Github Actions cannot write to file, permission denied (Inside the docker container)

Question

I'm using a ZAP Dockerfile image[2] to scan for vulnerabilities in the application. The following is my Github actions.

name: CI

on: [push]

jobs:
  build:

    runs-on: ubuntu-latest

    steps:
    - uses: actions/checkout@v1
    - name: run zap
      uses: docker://owasp/zap2docker-stable
      with:
        args: zap-baseline.py -t https://www.example.com

So basically this image has a folder called /home/zap/ and it is trying to write a file to this location. What I don't understand is why Github's actions is throwing an IOError: [Errno 13] Permission denied: for persisting inside a docker container. The container is using a zap user. Have anyone else came across similar permission issues for file writing in Github Actions?
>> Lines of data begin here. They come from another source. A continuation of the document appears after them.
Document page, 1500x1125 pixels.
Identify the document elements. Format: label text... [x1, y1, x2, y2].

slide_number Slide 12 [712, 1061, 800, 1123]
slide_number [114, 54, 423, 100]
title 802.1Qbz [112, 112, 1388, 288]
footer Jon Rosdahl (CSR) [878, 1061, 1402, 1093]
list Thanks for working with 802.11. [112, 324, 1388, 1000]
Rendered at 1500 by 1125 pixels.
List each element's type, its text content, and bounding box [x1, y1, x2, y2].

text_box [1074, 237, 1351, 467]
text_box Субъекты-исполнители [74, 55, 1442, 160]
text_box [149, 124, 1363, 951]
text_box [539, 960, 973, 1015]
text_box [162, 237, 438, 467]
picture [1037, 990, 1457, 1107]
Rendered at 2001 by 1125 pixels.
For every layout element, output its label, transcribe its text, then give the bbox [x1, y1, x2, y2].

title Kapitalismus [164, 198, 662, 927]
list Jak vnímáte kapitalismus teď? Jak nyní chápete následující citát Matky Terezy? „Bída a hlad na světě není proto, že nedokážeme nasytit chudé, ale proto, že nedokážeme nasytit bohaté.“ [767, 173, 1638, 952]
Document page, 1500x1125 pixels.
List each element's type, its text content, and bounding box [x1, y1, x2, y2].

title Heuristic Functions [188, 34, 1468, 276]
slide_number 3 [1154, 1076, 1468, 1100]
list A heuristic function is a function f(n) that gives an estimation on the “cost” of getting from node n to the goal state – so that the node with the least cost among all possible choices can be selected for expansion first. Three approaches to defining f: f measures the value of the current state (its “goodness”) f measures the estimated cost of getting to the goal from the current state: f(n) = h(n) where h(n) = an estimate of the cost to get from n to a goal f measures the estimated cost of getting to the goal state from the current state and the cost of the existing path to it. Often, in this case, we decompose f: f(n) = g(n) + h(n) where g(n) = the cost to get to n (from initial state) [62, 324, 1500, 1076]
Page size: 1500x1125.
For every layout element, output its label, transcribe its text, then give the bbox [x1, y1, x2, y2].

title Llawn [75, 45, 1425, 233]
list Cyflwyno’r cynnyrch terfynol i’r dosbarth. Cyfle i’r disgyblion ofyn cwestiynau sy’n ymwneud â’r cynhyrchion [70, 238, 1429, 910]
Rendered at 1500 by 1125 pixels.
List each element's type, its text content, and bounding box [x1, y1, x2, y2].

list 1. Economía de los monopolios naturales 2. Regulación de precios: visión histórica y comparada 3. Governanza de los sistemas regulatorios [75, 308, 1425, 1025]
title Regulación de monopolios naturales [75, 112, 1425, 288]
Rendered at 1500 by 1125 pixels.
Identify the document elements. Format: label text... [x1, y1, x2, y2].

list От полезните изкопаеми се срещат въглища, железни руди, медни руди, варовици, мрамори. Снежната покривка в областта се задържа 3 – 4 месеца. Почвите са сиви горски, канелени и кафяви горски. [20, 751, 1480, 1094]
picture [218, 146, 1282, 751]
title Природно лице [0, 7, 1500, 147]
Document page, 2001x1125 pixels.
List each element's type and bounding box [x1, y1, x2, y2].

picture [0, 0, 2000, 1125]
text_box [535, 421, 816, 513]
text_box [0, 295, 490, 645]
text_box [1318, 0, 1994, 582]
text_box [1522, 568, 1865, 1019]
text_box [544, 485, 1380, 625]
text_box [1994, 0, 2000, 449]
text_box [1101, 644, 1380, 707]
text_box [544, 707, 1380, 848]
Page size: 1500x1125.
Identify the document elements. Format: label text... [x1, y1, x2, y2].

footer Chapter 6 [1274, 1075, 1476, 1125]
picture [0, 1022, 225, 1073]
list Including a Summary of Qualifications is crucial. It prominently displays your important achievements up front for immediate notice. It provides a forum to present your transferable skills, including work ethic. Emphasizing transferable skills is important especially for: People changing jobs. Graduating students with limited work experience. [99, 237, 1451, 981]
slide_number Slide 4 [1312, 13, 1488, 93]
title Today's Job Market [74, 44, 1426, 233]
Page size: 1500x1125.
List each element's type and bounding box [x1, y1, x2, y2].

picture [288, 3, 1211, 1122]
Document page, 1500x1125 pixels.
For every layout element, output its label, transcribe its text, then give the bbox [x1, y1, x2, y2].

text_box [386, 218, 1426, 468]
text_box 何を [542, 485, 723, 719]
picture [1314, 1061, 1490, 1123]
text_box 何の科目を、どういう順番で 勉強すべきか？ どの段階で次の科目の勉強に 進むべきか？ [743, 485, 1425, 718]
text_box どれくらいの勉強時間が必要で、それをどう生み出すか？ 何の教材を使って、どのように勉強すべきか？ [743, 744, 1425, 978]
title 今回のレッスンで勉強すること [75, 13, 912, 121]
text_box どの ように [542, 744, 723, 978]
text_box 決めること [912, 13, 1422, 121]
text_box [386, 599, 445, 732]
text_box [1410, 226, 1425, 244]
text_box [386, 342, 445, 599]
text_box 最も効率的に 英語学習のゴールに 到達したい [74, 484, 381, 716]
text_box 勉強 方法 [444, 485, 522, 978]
[1] - https://github.com/sshniro/actions-test-repo/commit/3fb6cfa2c883099f300dba5383fa61c708f2a48f/checks?check_suite_id=312860807

[2] - https://github.com/zaproxy/zaproxy/blob/develop/docker/Dockerfile-stable

Answer 1

If the docker uses another user then we would get a permission issue when persisting to the local directory. The following is the configuration I used to fix this:

name: ZAP
on: push
jobs:
  scan:
    runs-on: ubuntu-latest
    container:
      image: owasp/zap2docker-stable
      options: --user root -v ${{ github.workspace }}:/zap/wrk/:rw
    steps:
      - run: pwd && ls -l
      - name: run zap baseline scan
        run: zap-baseline.py -t https://example.com -x report_xml.xml || echo 0

In here we are overriding the user via the options parameter.